Luis Rodriguez and Leona Moore-Rodriguez, owners of The Station coffee house on Beacon Hill.
Leona Moore-Rodriguez and Luis Rodriguez, owners of The Station coffee house on Beacon Hill. Courtesy of The Station

As small business owners in Seattle, we need Nikkita Oliver on Council.

We can all agree that small businesses are struggling in Seattle, as is the case across many major cities in the United States. We know this first hand. We are the owners of The Station, a coffee house that sits on the top of Beacon Hill. 

As Black owners, we also can attest that those businesses owned by people of color, particularly Black and Indigenous owners, have been hit especially hard. Shutdowns and accompanying restrictions created incredible financial challenges this past year. And in the absence of sufficient and adequate community-based services, our businesses have become the de facto hubs of social support for our neighbors who aren’t accessing the mental health, social services, and housing they need to keep safe and stable in our communities. While we meet all of our neighbors with compassion and respect, as business owners and as baristas, we aren’t equipped to meet all of their needs, and in some cases we struggle to find the right response to their calls for help.

Nikkita is the only candidate who fundamentally understands that we need holistic solutions, not merely small business tax relief. They know that relying on police to address the gap in mental health services perpetuates harmful outcomes, and only serves as a disastrous band-aid for the problems we face. 

Too many in our city are proposing illusory or overly simplistic solutions that won’t actually fix anything. Relief that targets us in isolation and not doing the work to actually address our homelessness and mental health crisis won’t make it easier to run our business. Repeated vandalism makes running a small business hard, but we also acknowledge that such actions are a symptom of an issue that we can’t fix with police, monthly window repairs, and most definitely not with the eco blocks Nikkita’s opponent barricaded her business with. 

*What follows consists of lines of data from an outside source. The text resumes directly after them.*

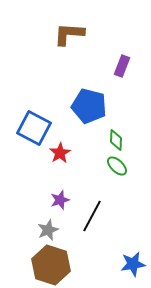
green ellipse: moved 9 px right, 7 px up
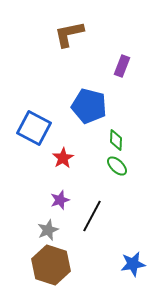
brown L-shape: rotated 16 degrees counterclockwise
red star: moved 3 px right, 5 px down
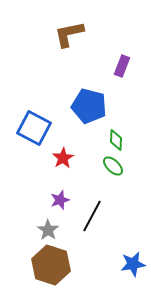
green ellipse: moved 4 px left
gray star: rotated 15 degrees counterclockwise
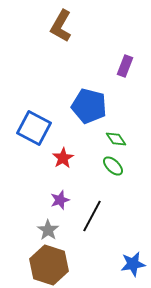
brown L-shape: moved 8 px left, 8 px up; rotated 48 degrees counterclockwise
purple rectangle: moved 3 px right
green diamond: moved 1 px up; rotated 35 degrees counterclockwise
brown hexagon: moved 2 px left
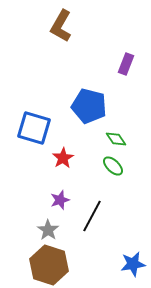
purple rectangle: moved 1 px right, 2 px up
blue square: rotated 12 degrees counterclockwise
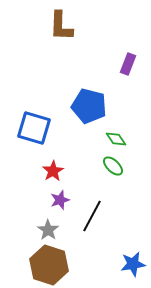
brown L-shape: rotated 28 degrees counterclockwise
purple rectangle: moved 2 px right
red star: moved 10 px left, 13 px down
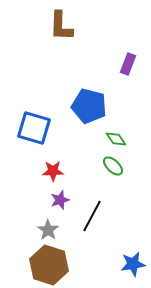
red star: rotated 30 degrees clockwise
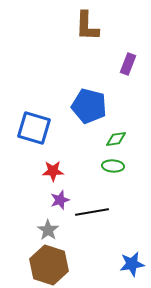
brown L-shape: moved 26 px right
green diamond: rotated 65 degrees counterclockwise
green ellipse: rotated 40 degrees counterclockwise
black line: moved 4 px up; rotated 52 degrees clockwise
blue star: moved 1 px left
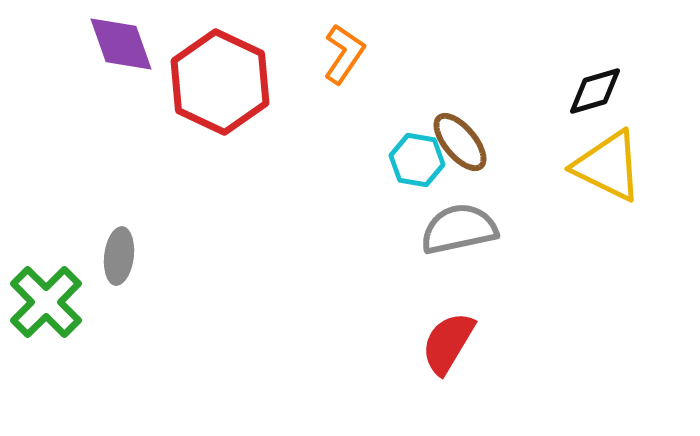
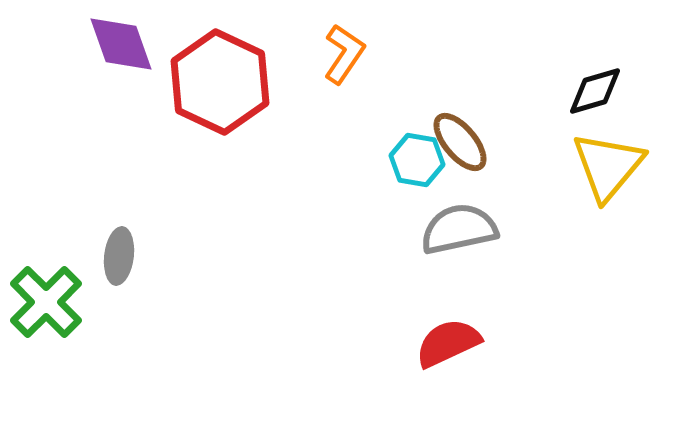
yellow triangle: rotated 44 degrees clockwise
red semicircle: rotated 34 degrees clockwise
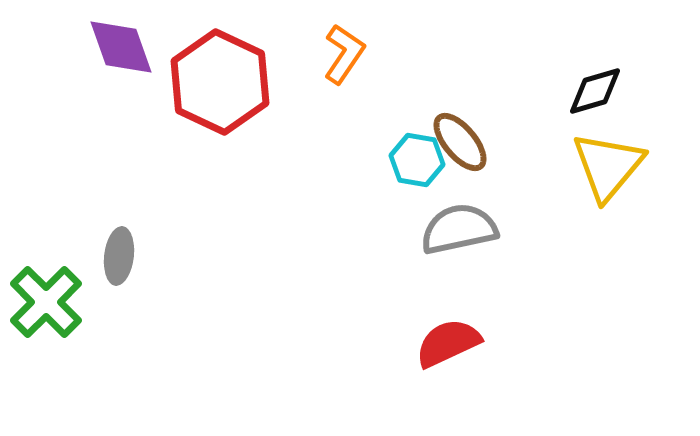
purple diamond: moved 3 px down
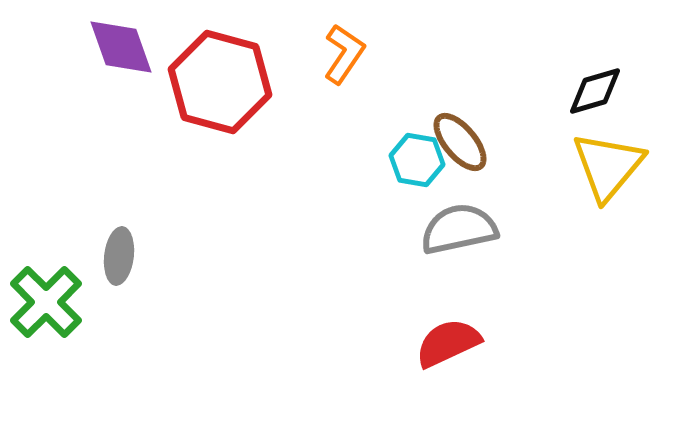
red hexagon: rotated 10 degrees counterclockwise
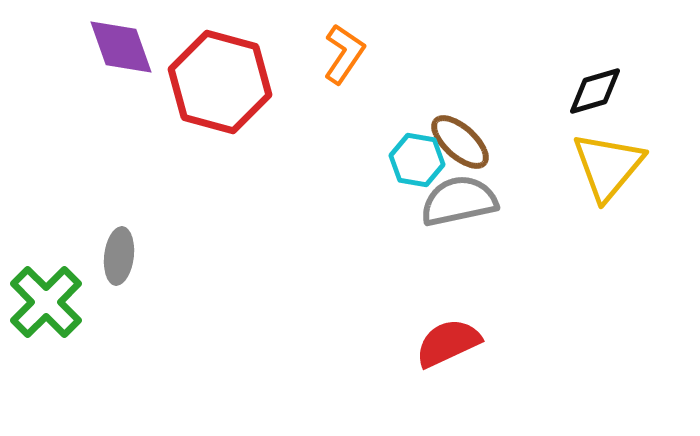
brown ellipse: rotated 8 degrees counterclockwise
gray semicircle: moved 28 px up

Nikkita presents intelligent and actionable solutions because they understand the root causes of the challenging dynamics playing out in our city. It is clear to us that the fix to these issues will require significant investments and commitment to long-term policy solutions. To get it right, we must commit to deeper structural changes and to build programs on a scale equal to the dimension of the problems our city faces. 

For small businesses to thrive, we need all of our community members to be able to access what they need to be healthy. The root of the housing and homelessness crisis is economic, and it requires economic solutions that include much more affordable housing, permanent and supportive non-congregate shelter, and services.  

The overlapping crises facing our communities do exacerbate behavioral health needs for both those living outside and those on the verge of losing their homes. And contrary to what many want to believe so they can keep the solutions simple, our community members aren’t “service resistant.” Rather, there is not enough treatment, services, or housing available on the scale required. 
 
Nikkita understands that public safety is met through a holistic approach to infrastructure that can build a strong safety net for all of our community members. They acknowledge that infrastructure is more than roads and bridges. It is also childcare, municipal broadband, affordable housing, and accessible and comprehensive gender affirming health care. 

And, yes, as Nikkita has proposed, specifically to grow small businesses we also need opportunities for small business incubation, access to affordable storefronts, technical support and capacity building. 

All of these solutions need to be woven together, amplified to meet the need, and must be leveraged for long-term gains. As people who call Seattle home, we are committed not only to a thriving business community but to a better Seattle for our children and for our generations to come. This won’t happen overnight, but it will not happen at all if we do not have elected officials who are committed to a truly progressive Seattle, who invest in solutions built to the scale of the problems before us, and who are willing to walk their talk.